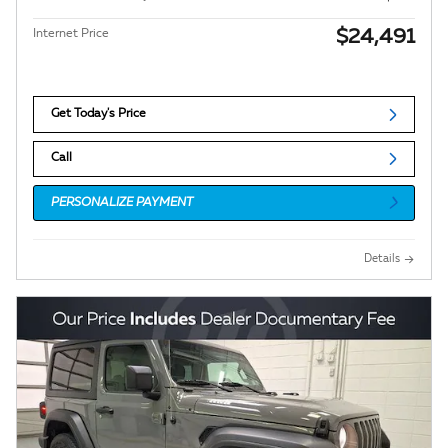
$24,491
Internet Price
Get Today's Price
Call
PERSONALIZE PAYMENT
Details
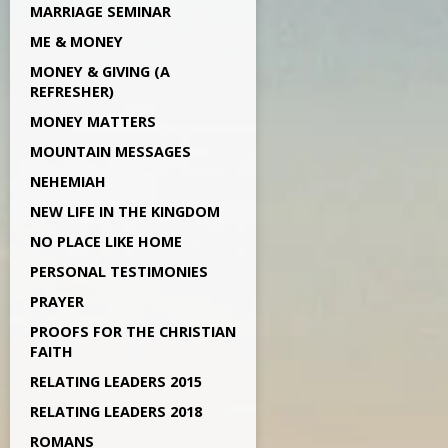
MARRIAGE SEMINAR
ME & MONEY
MONEY & GIVING (A
REFRESHER)
MONEY MATTERS
MOUNTAIN MESSAGES
NEHEMIAH
NEW LIFE IN THE KINGDOM
NO PLACE LIKE HOME
PERSONAL TESTIMONIES
PRAYER
PROOFS FOR THE CHRISTIAN
FAITH
RELATING LEADERS 2015
RELATING LEADERS 2018
ROMANS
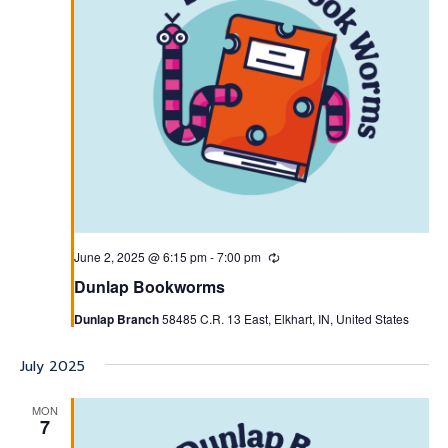
June 2, 2025 @ 6:15 pm
-
7:00 pm
Recurring
Dunlap Bookworms
Dunlap Branch
58485 C.R. 13 East, Elkhart, IN, United States
July 2025
MON
7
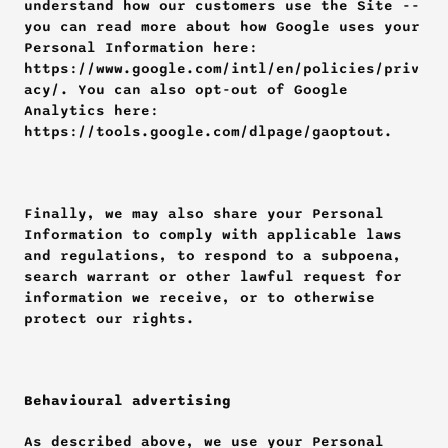
understand how our customers use the Site -- 
you can read more about how Google uses your 
Personal Information here: 
https://www.google.com/intl/en/policies/priv
acy/. You can also opt-out of Google 
Analytics here: 
https://tools.google.com/dlpage/gaoptout.
Finally, we may also share your Personal 
Information to comply with applicable laws 
and regulations, to respond to a subpoena, 
search warrant or other lawful request for 
information we receive, or to otherwise 
protect our rights.
Behavioural advertising
As described above, we use your Personal 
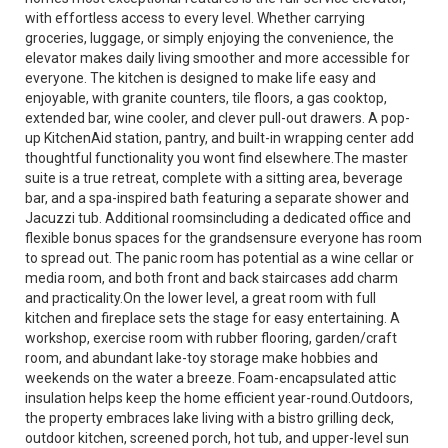
with effortless access to every level. Whether carrying
groceries, luggage, or simply enjoying the convenience, the
elevator makes daily living smoother and more accessible for
everyone. The kitchen is designed to make life easy and
enjoyable, with granite counters, tile floors, a gas cooktop,
extended bar, wine cooler, and clever pull-out drawers. A pop-
up KitchenAid station, pantry, and built-in wrapping center add
thoughtful functionality you wont find elsewhere.The master
suite is a true retreat, complete with a sitting area, beverage
bar, and a spa-inspired bath featuring a separate shower and
Jacuzzi tub. Additional roomsincluding a dedicated office and
flexible bonus spaces for the grandsensure everyone has room
to spread out. The panic room has potential as a wine cellar or
media room, and both front and back staircases add charm
and practicality.On the lower level, a great room with full
kitchen and fireplace sets the stage for easy entertaining. A
workshop, exercise room with rubber flooring, garden/craft
room, and abundant lake-toy storage make hobbies and
weekends on the water a breeze. Foam-encapsulated attic
insulation helps keep the home efficient year-round.Outdoors,
the property embraces lake living with a bistro grilling deck,
outdoor kitchen, screened porch, hot tub, and upper-level sun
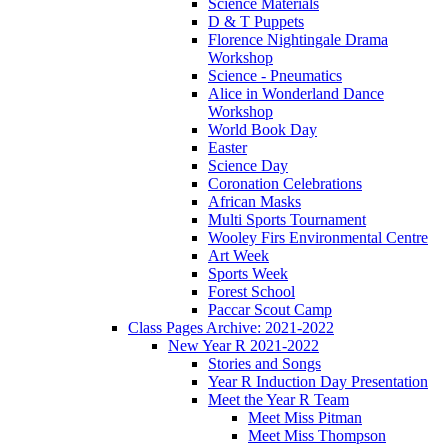
Science Materials
D & T Puppets
Florence Nightingale Drama
Workshop
Science - Pneumatics
Alice in Wonderland Dance
Workshop
World Book Day
Easter
Science Day
Coronation Celebrations
African Masks
Multi Sports Tournament
Wooley Firs Environmental Centre
Art Week
Sports Week
Forest School
Paccar Scout Camp
Class Pages Archive: 2021-2022
New Year R 2021-2022
Stories and Songs
Year R Induction Day Presentation
Meet the Year R Team
Meet Miss Pitman
Meet Miss Thompson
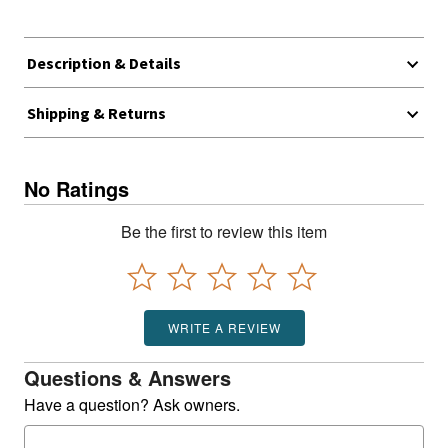
Description & Details
Shipping & Returns
No Ratings
Be the first to review this item
WRITE A REVIEW
Questions & Answers
Have a question? Ask owners.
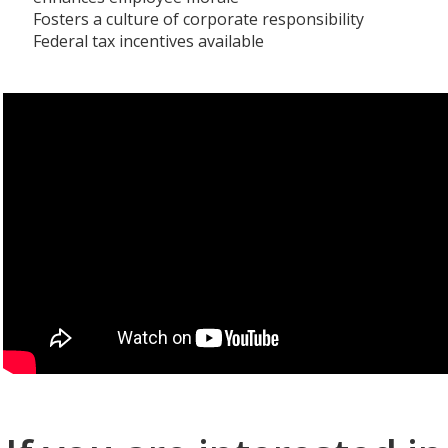
Fosters a culture of corporate responsibility
Federal tax incentives available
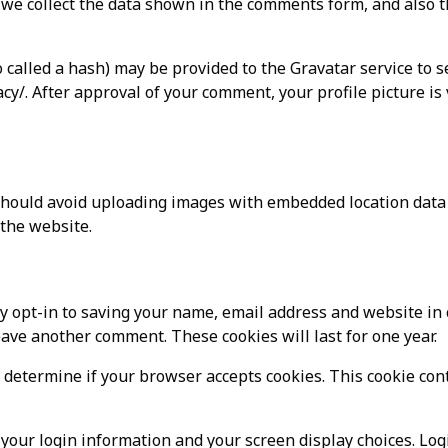
we collect the data shown in the comments form, and also t
called a hash) may be provided to the Gravatar service to se
acy/. After approval of your comment, your profile picture is 
should avoid uploading images with embedded location data (
the website.
y opt-in to saving your name, email address and website in 
leave another comment. These cookies will last for one year.
to determine if your browser accepts cookies. This cookie co
 your login information and your screen display choices. Log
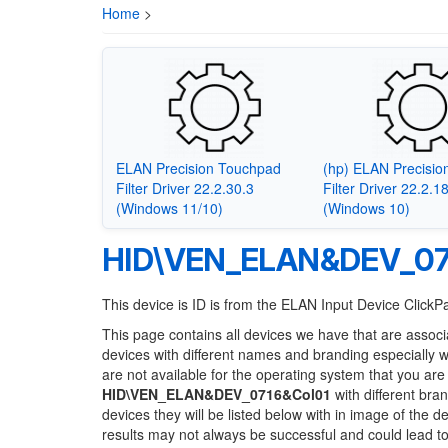
Home
>
ELAN Precision Touchpad
(hp) ELAN Precisi
Filter Driver 22.2.30.3
Filter Driver 22.2.1
(Windows 11/10)
(Windows 10)
HID\VEN_ELAN&DEV_07
This device is ID is from the ELAN Input Device ClickP
This page contains all devices we have that are associ
devices with different names and branding especially 
are not available for the operating system that you are
HID\VEN_ELAN&DEV_0716&Col01
with different bra
devices they will be listed below with in image of the 
results may not always be successful and could lead 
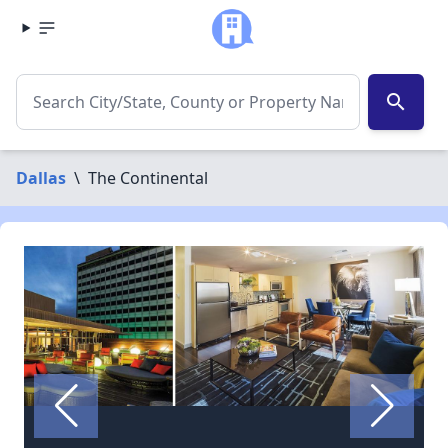
search
Dallas
\
The Continental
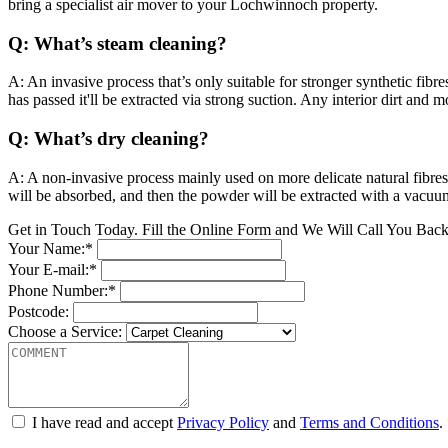
bring a specialist air mover to your Lochwinnoch property.
Q: What’s steam cleaning?
A: An invasive process that’s only suitable for stronger synthetic fibr
has passed it'll be extracted via strong suction. Any interior dirt and
Q: What’s dry cleaning?
A: A non-invasive process mainly used on more delicate natural fibres
will be absorbed, and then the powder will be extracted with a vacuu
Get in Touch Today. Fill the Online Form and We Will Call You Bac
Your Name:*
Your E-mail:*
Phone Number:*
Postcode:
Choose a Service:
I have read and accept
Privacy Policy
and
Terms and Conditions
.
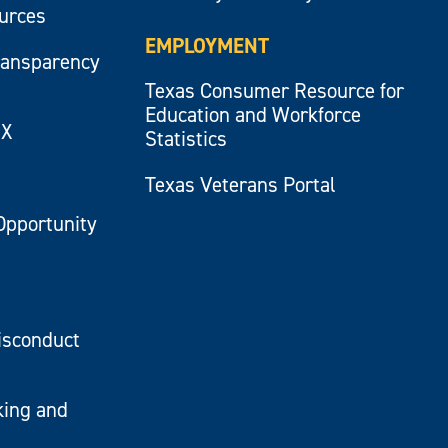
ources
EMPLOYMENT
ransparency
Texas Consumer Resource for
Education and Workforce
IX
Statistics
Texas Veterans Portal
Opportunity
isconduct
king and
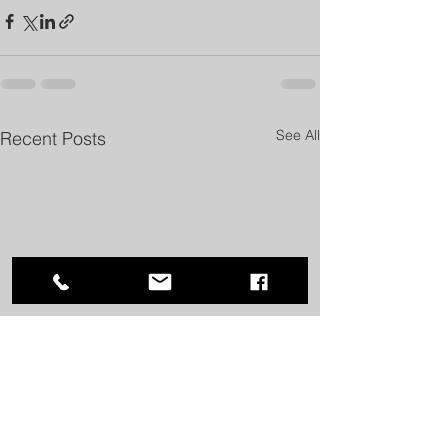
See All
Recent Posts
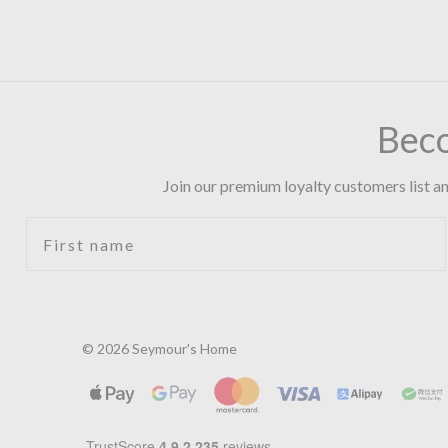
Bec
Join our premium loyalty customers list an
First name
© 2026 Seymour's Home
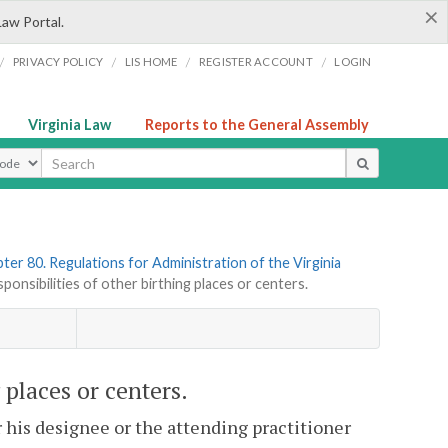
×
Law Portal.
/
/
/
/
PRIVACY POLICY
LIS HOME
REGISTER ACCOUNT
LOGIN
Virginia Law
Reports to the General Assembly
ype
ter 80. Regulations for Administration of the Virginia
nsibilities of other birthing places or centers.
 places or centers.
r his designee or the attending practitioner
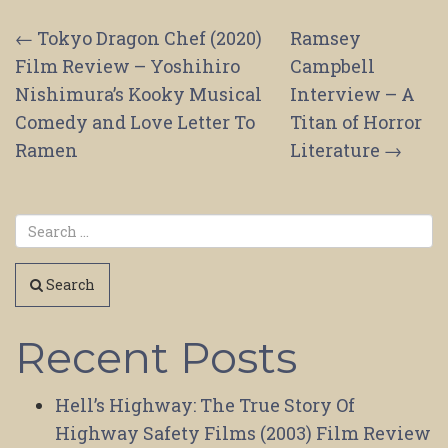
Post
←
Tokyo Dragon Chef (2020)
Ramsey
Film Review – Yoshihiro
Campbell
navigation
Nishimura’s Kooky Musical
Interview – A
Comedy and Love Letter To
Titan of Horror
Ramen
Literature
→
Search
Recent Posts
Hell’s Highway: The True Story Of
Highway Safety Films (2003) Film Review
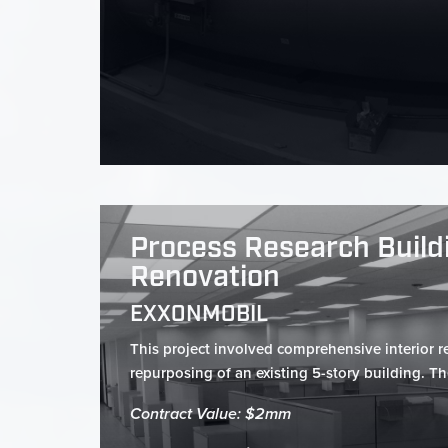
Process Research Buildi
Renovation
EXXONMOBIL
This project involved comprehensive interior 
repurposing of an existing 5-story building. Th
Contract Value: $2mm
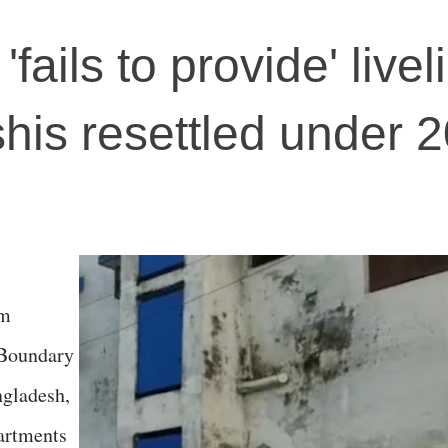
'fails to provide' live
his resettled under 
om
 Boundary
gladesh,
partments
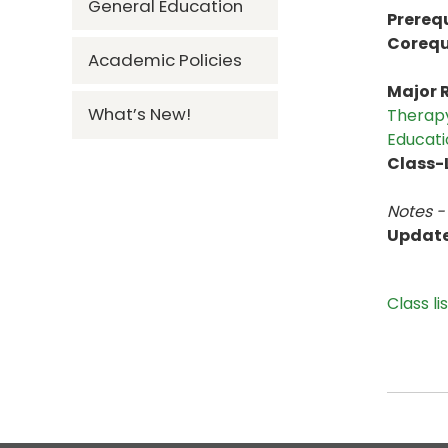
General Education
Prerequ
Corequ
Academic Policies
Major R
What’s New!
Therapy
Educati
Class-L
Notes -
Updat
Class li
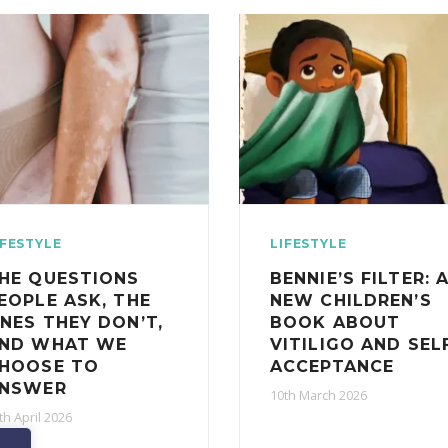
IFESTYLE
LIFESTYLE
HE QUESTIONS
BENNIE’S FILTER: 
EOPLE ASK, THE
NEW CHILDREN’S
NES THEY DON’T,
BOOK ABOUT
ND WHAT WE
VITILIGO AND SEL
HOOSE TO
ACCEPTANCE
NSWER
10th March 2026
th April 2026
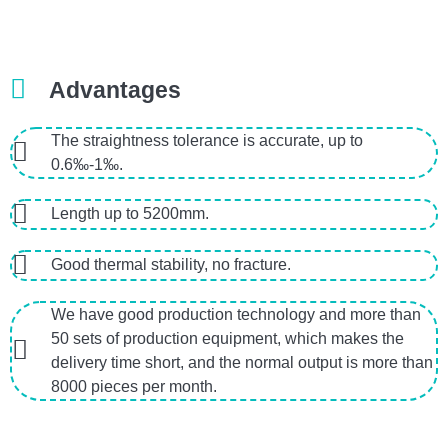
Advantages
The straightness tolerance is accurate, up to
0.6‰-1‰.
Length up to 5200mm.
Good thermal stability, no fracture.
We have good production technology and more than
50 sets of production equipment, which makes the
delivery time short, and the normal output is more than
8000 pieces per month.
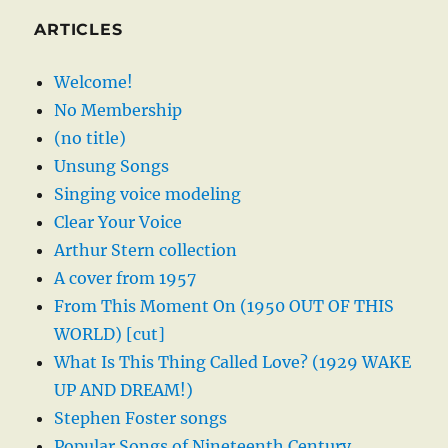
ARTICLES
Welcome!
No Membership
(no title)
Unsung Songs
Singing voice modeling
Clear Your Voice
Arthur Stern collection
A cover from 1957
From This Moment On (1950 OUT OF THIS
WORLD) [cut]
What Is This Thing Called Love? (1929 WAKE
UP AND DREAM!)
Stephen Foster songs
Popular Songs of Nineteenth Century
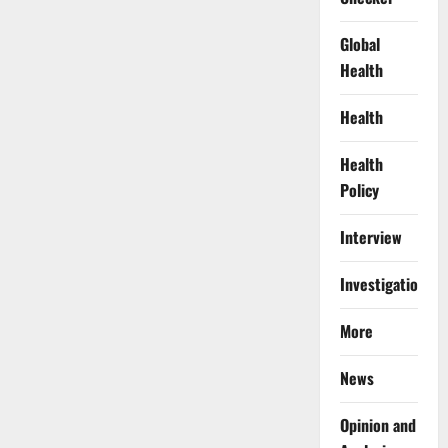
Global
Health
Health
Health
Policy
Interview
Investigations
More
News
Opinion and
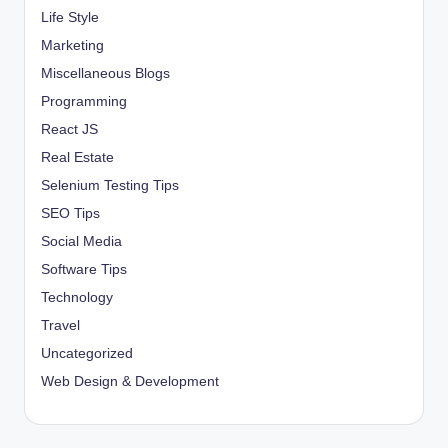
Life Style
Marketing
Miscellaneous Blogs
Programming
React JS
Real Estate
Selenium Testing Tips
SEO Tips
Social Media
Software Tips
Technology
Travel
Uncategorized
Web Design & Development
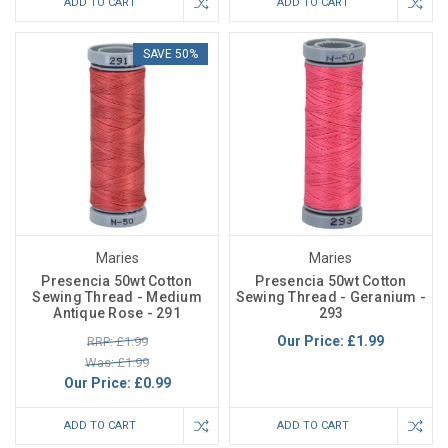
ADD TO CART
ADD TO CART
SAVE 50%
Maries
Maries
Presencia 50wt Cotton
Presencia 50wt Cotton
Sewing Thread - Medium
Sewing Thread - Geranium -
Antique Rose - 291
293
Our Price:
£1.99
RRP: £1.99
Was: £1.99
Our Price:
£0.99
ADD TO CART
ADD TO CART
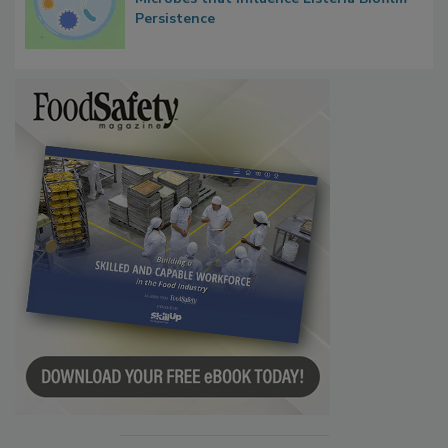
Microbes that Influence Listeria Biofilm
Persistence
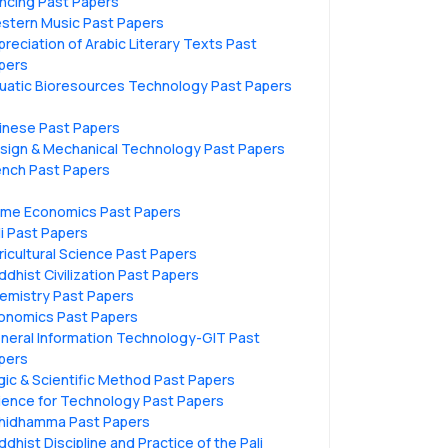
ncing Past Papers
stern Music Past Papers
preciation of Arabic Literary Texts Past
pers
uatic Bioresources Technology Past Papers
inese Past Papers
sign & Mechanical Technology Past Papers
ench Past Papers
me Economics Past Papers
li Past Papers
ricultural Science Past Papers
ddhist Civilization Past Papers
emistry Past Papers
onomics Past Papers
neral Information Technology-GIT Past
pers
gic & Scientific Method Past Papers
ience for Technology Past Papers
hidhamma Past Papers
ddhist Discipline and Practice of the Pali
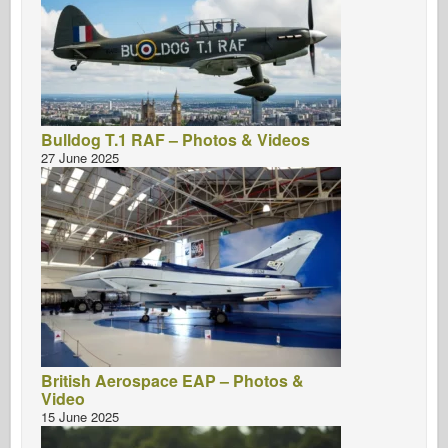
Bulldog T.1 RAF – Photos & Videos
27 June 2025
British Aerospace EAP – Photos &
Video
15 June 2025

● WHAT IS BEING ASKED
List every line of the records that contains the string "Highway", matching case exactly.

● RESULT OF THE EXERCISE
Hell’s Highway: The True Story Of
Highway Safety Films (2003) Film Review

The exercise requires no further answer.